Porsches Elektroautos haben es zurzeit nicht einfach. So steht der neue Lotus Emeya bereits in den Startlöchern und dürfte Porsches Stromer Taycan das Leben schwer machen. Weiter nördlich wird nun ein Konkurrent für den Macan nachgelegt: Polestars Nummer 4.
Doch der SUV-Coupe aus Schweden hat bereits lange vor seiner Veröffentlichung für Aufregung gesorgt. Dem neusten Streich der Geely-Tochter fehlt nämlich etwas, das in der Regel in jedem Auto zu finden ist: die Heckscheibe.
Kamerapflicht
Cool fürs Design, aber schwierig im Alltag. Deshalb sendet eine Kamera im Heck ihr Live-Bild direkt auf den digitalen Innenspiegel und soll so für Rücksicht sorgen. Vorteil: Die Kamera hat alles im Blick und bietet eine freie Sicht hinter das Auto. Doch der Bildschirm statt klassischem Innenspiegel wird spätestens für Personen mit Gleitsichtbrille zur ärgerlichen Angelegenheit. Eine Alternative gibt es nicht. Doch die Designer versichern uns zumindest, dass man sich nach wenigen Tagen an den Bildschirm gewöhne.
Polestar-CEO Thomas Ingenlath sieht nicht nur deshalb den Polestar 4 als eine «neue Art SUV» mit Fokus auf Komfort im Fond. Sitzprobe in der zweiten Reihe: Es bleibt überraschend viel Kopf- sowie Beinfreiheit; die Sitze lassen sich gar elektrisch verstellen. Möglich ist das dank der fehlenden Heckscheibe und einem Radstand von knapp drei Metern.
Grosse Reichweiten
Das geschlossene Heck lässt auch eine für die Grösse des Innenraums geringe Dachhöhe (1,53 m), die dem 4,8 Meter langen Polestar 4 bei der Aerodynamik und damit der Reichweite hilft. Die Single-Motor-Variante mit Heckantrieb und 272 PS (200 kW) erreicht 620 Kilometer im WLTP-Zyklus, die 544 PS (400 kW) starke Dual-Motor-Version kommt auf immerhin 590 Kilometer.

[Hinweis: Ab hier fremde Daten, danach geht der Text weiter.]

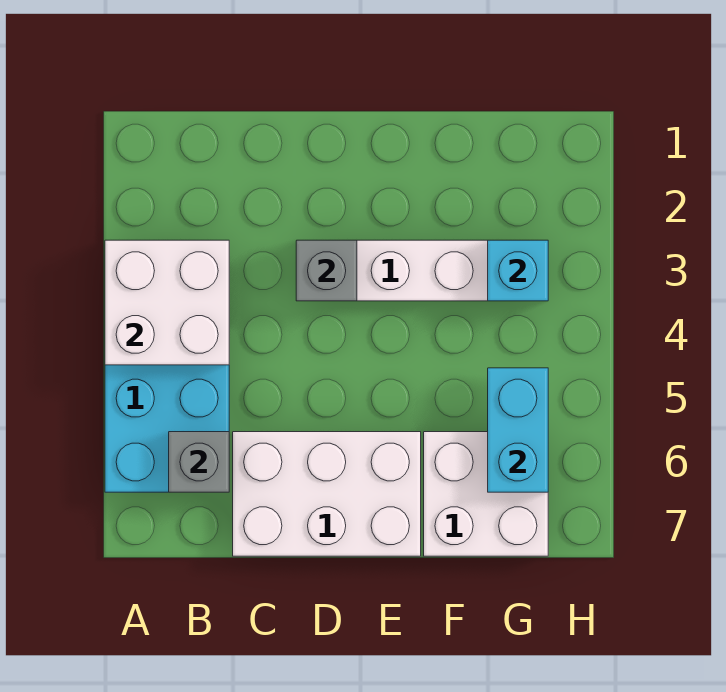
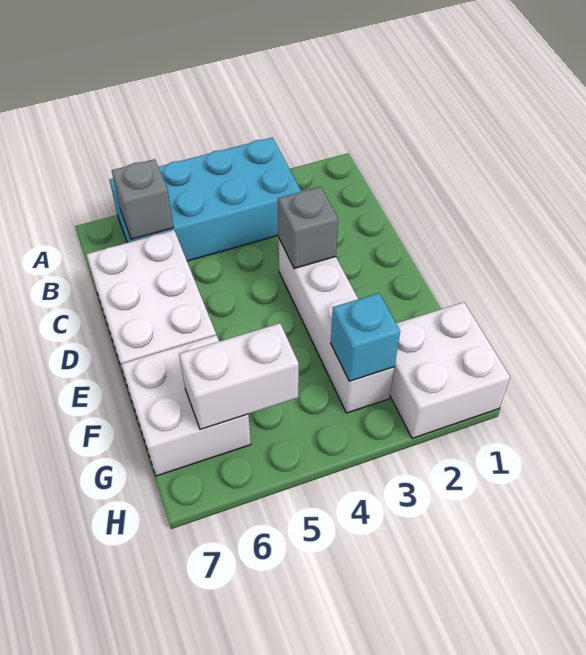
white 2x2 brick [105,240,229,365] -> white 2x2 brick moved to [390,302,510,438]
cyan 1x2 brick [488,368,548,492] -> white 1x2 brick [179,323,299,430]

Ein niedriges Dach, geräumiger Innenraum, grosse Reichweite: Technik und Konzeption erinnern an den Polestar 3, der ebenfalls kürzlich vorgestellt wurde. Beiden Fahrzeuge sind sich in Design-Philosophie und Fahrgefühl ähnlich – der 4 zieht im Vergleich aber nochmals deutlich die Performance-Schraube an.
Flinkes Goldstück
Das Leistungsplus in der Dual-Motor-Version wirkt eindrücklich: Der 4 nimmt dem Polestar 3 von Tempo 0 auf 100 nochmals fast eine Sekunde ab und schafft den Sprint in nur 3,8 Sekunden. Mit seinen 544 PS und 686 Newtonmeter Drehmoment ist er zugleich auch das stärkste Polestar-Serienauto aller Zeiten.
Entsprechend sportlich fährt sich der 2,2 Tonne schwere SUV. Auf Passstrassen helfen die direkte Lenkreaktion mit den aktiven Stossdämpfern um die Kurven; im Performance-Modus gehen beide Motoren an die Leistungsgrenze. Wer es gemütlicher mag, kann per 15,4-Zoll-Display auf komfortablere Lenk- und Federungseinstellungen wechseln. Auf langen Strecken empfiehlt sich der Wechsel vom Performance- in den effizienteren Long-Range-Modus, in dem nur noch der Motor an der Hinterachse arbeitet.
Schnell an der Wallbox
Ist der Strom dann alle, wird die 100-kWh-Batterie (Single und Dual Motor) am Schnelllader mit maximal 200 kW Ladeleistung in 30 Minuten von 10 auf 80 Prozent geladen. Im Vergleich zur Konkurrenz spielt Polestar noch nicht vorne mit, dafür beherrscht der 4 schon das noch seltene Laden mit 22 kW an einer Wallbox.
Preislich startet die Single-Motor-Version ab 63'900 Franken, für 7000 Franken mehr gibts die Topversion mit Allrad. Polestar bietet Zusatz-Pakete mit Optionen wie Head-up-Display, beheizten Rücksitzen oder einem Premium-Soundsystem an. Wie beim Polestar 3 gibt es auch ein Performance-Paket – allerdings ohne Leistungssteigerung, dafür mit 22-Zoll-Leichtmetallrädern, Brembo-Bremsen und Sportfahrwerk. Nur auf eines muss man definitiv verzichten: die Heckscheibe.